Five points on $(x-y)$ plane $ (x1,y1), (x2,y2),… (x5,y5)$ defining a common conic intersection curve $C$ are obtained by section with variably inclined right circular cones i.e.,variable vertex $V$ position.
Find locus $L$ of all vertices $V.$
Background:
We have $ \epsilon$= eccentricity , $\gamma=$ semi-vertical angle of cone, $\alpha =$ angle to symmetry axis and since
$$\epsilon=\dfrac{\cos\gamma}{\cos\alpha},$$
the above relation implies that that every conic section is associated uniquely with an intersected right circular cone upto
- scale
- rotation around axis of symmetry and
- translation
Special case : If $C$ is a circle then $L$ is the common axis of symmetry of each cone.
Thanks in advance for pointers to vertex locus finding.
Best Answer
If the given conic is either an ellipse or a hyperbola, vertex $V$ of the cone must lie on the plane perpendicular to the plane of the conic and passing through its foci.
Let $A$ and $B$ be the endpoints of the transverse axis of the conic, $V$ the cone vertex, and $2u$ the aperture angle of the cone. Let then $P$ be any point on the ellipse and $H$ its projection onto $AB$. A plane through $P$, perpendicular to the axis of the cone, intersects the cone along a circle $A'B'P$ (see diagram below), where $A'$ and $B'$ lie on plane $VAB$.

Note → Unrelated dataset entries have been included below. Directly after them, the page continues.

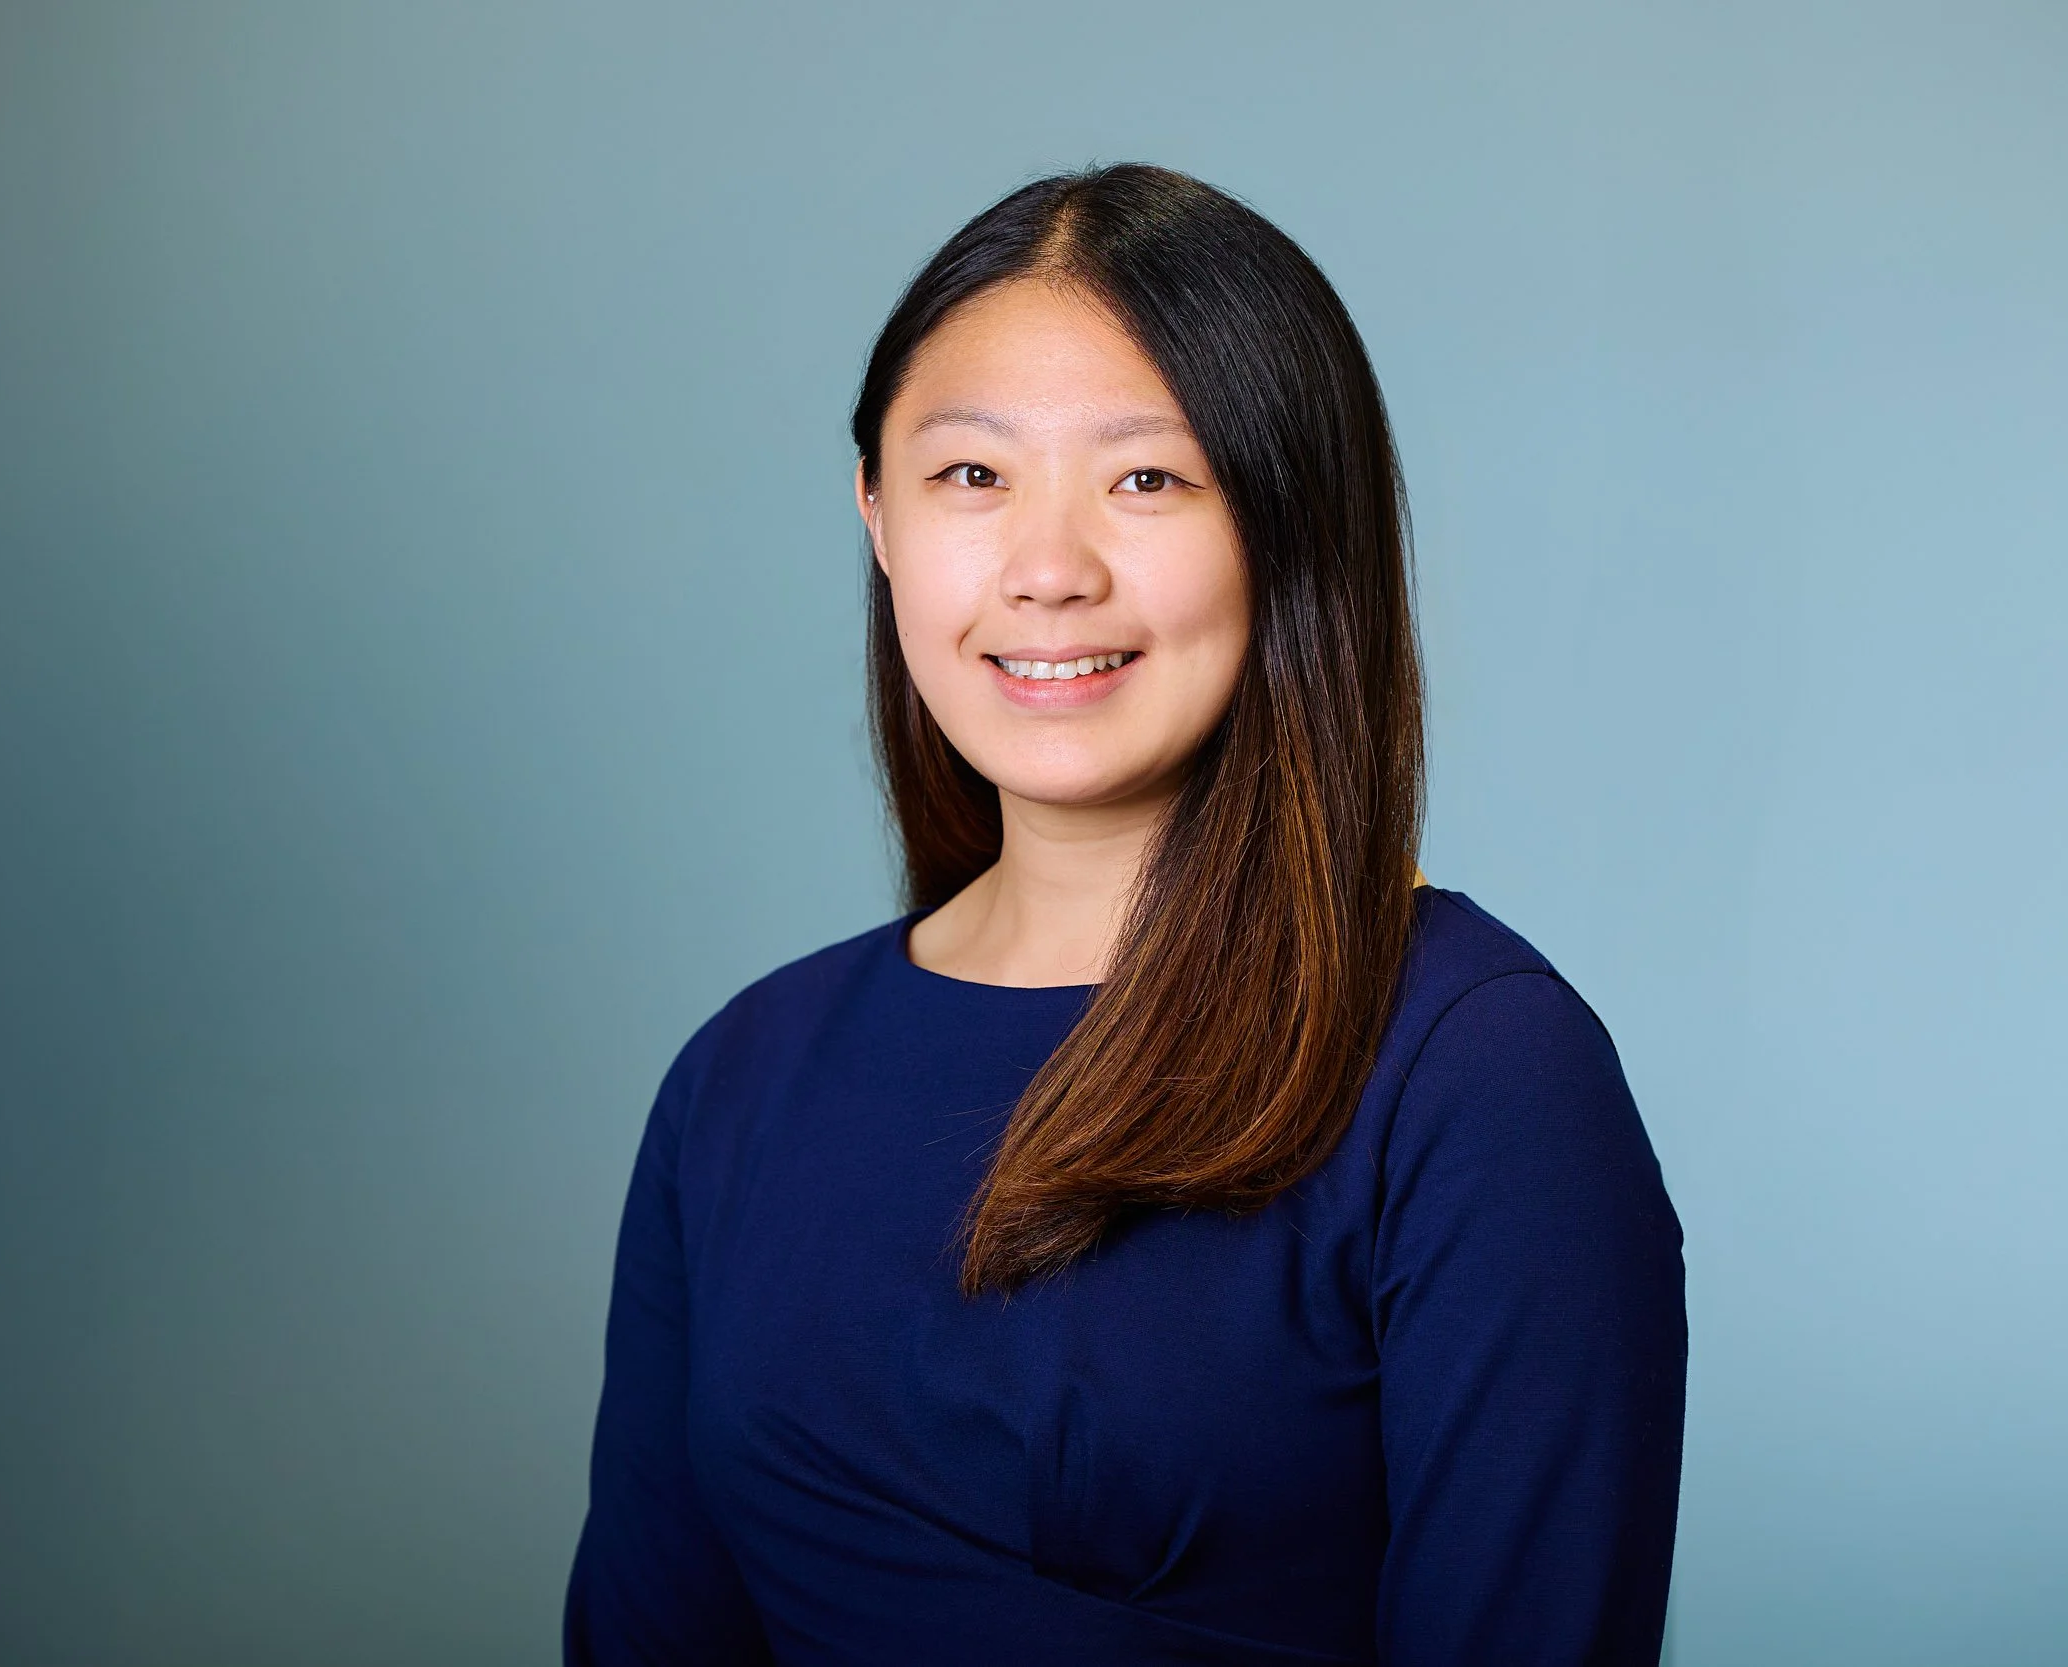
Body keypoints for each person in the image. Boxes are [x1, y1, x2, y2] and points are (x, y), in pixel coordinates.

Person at [564, 163, 1686, 1666]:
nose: (1048, 570)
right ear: (876, 510)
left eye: (1147, 477)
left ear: (1288, 522)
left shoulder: (1479, 1073)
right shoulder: (740, 1080)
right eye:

By the intersecting chords theorem we know that $PH^2=A'H\cdot B'H$. But, on the other hand, we have by similitude: $$ A'H:AH=BC:AB, \quad\hbox{that is:}\quad A'H={BC\over AB}\cdot AH; $$ $$ B'H:BH=AD:AB, \quad\hbox{that is:}\quad B'H={AD\over AB}\cdot BH. $$
If we set $n=VA$, $m=VB$ and $2a=AB$, the above formulas can be written as $$ A'H={m\sin u\over a}\cdot AH, \quad B'H={n\sin u\over a}\cdot BH, $$ and inserting these into the formula for $PH^2$ we get: $$ PH^2={mn\sin^2 u\over a^2}\,AH\cdot BH. $$ If $H$ is a focus of the conic, then $PH={b^2/a}$ is the semi-latus rectum, while $AH\cdot BH=|a^2-c^2|=b^2$ (as usual $2b$ is the length of the conjugate axis and $2c$ is the distance between foci) and from the above equation we get: $$ \tag{1} mn={b^2\over \sin^2 u}. $$ Another equation for $m$ and $n$ can be found from the cosine rule applied to triangle $AVB$: $$ \tag{2} m^2+n^2\mp2mn\cos2u=4a^2, $$ where sign $-$ must be taken for an ellipse ($\angle AVB=2u$) and sign $+$ for a hyperbola ($\angle AVB=\pi-2u$).
If the conic is an ellipse one obtains from $(1)$ and $(2)$ $$(m-n)^2=4(a^2-b^2),$$ that is the difference of the distances of $V$ from $A$ and $B$ is constant. The locus of $V$ is then a hyperbola, having its foci at the vertices of the ellipse and semi-major axis $\sqrt{a^2-b^2}$. This hyperbola thus passes through the foci of the ellipse.
If the conic is a hyperbola you get instead $$(m+n)^2=4(a^2+b^2)$$ and the locus of $V$ is an ellipse having its foci at the vertices of the hyperbola and semi-major axis $\sqrt{a^2+b^2}$. This ellipse thus passes through the foci of the hyperbola.
Finally, if the conic is a parabola of vertex $A$ and semi-latus rectum $p$ one gets from a similar reasoning: $$ AV=n={p\over2\sin^2u}. $$ From that it follows that the distance of vertex $V$ from the plane of the parabola is $$VK=n\sin2u=p\cot u,$$ while the distance from the projection of $V$ on that plane to the focus of the parabola is $$KF=n\cos2u+p/2={p\over2}\cot^2u.$$ Hence $KF=VK^2/(2p)$ and the vertex thus lies on a a parabola, equal to the given parabola and having its vertex at the focus of the latter.
We can summarise the above results as follows:
You can see below an example: the green ellipse on plane x-y has vertices $A$, $B$, foci $F$, $G$ and eccentricity $1/\sqrt2$. The locus of the vertex $V_1$ of any cone intercepting the ellipse is the pink hyperbola on plane x-z, with vertices $F$, $G$, foci $A$, $B$ and eccentricity $\sqrt2$. Conversely, the ellipse is the locus of the vertex $V_2$ of any cone intercepting the hyperbola. Note also that the axes of the cones are tangent to the locus where the vertex lies.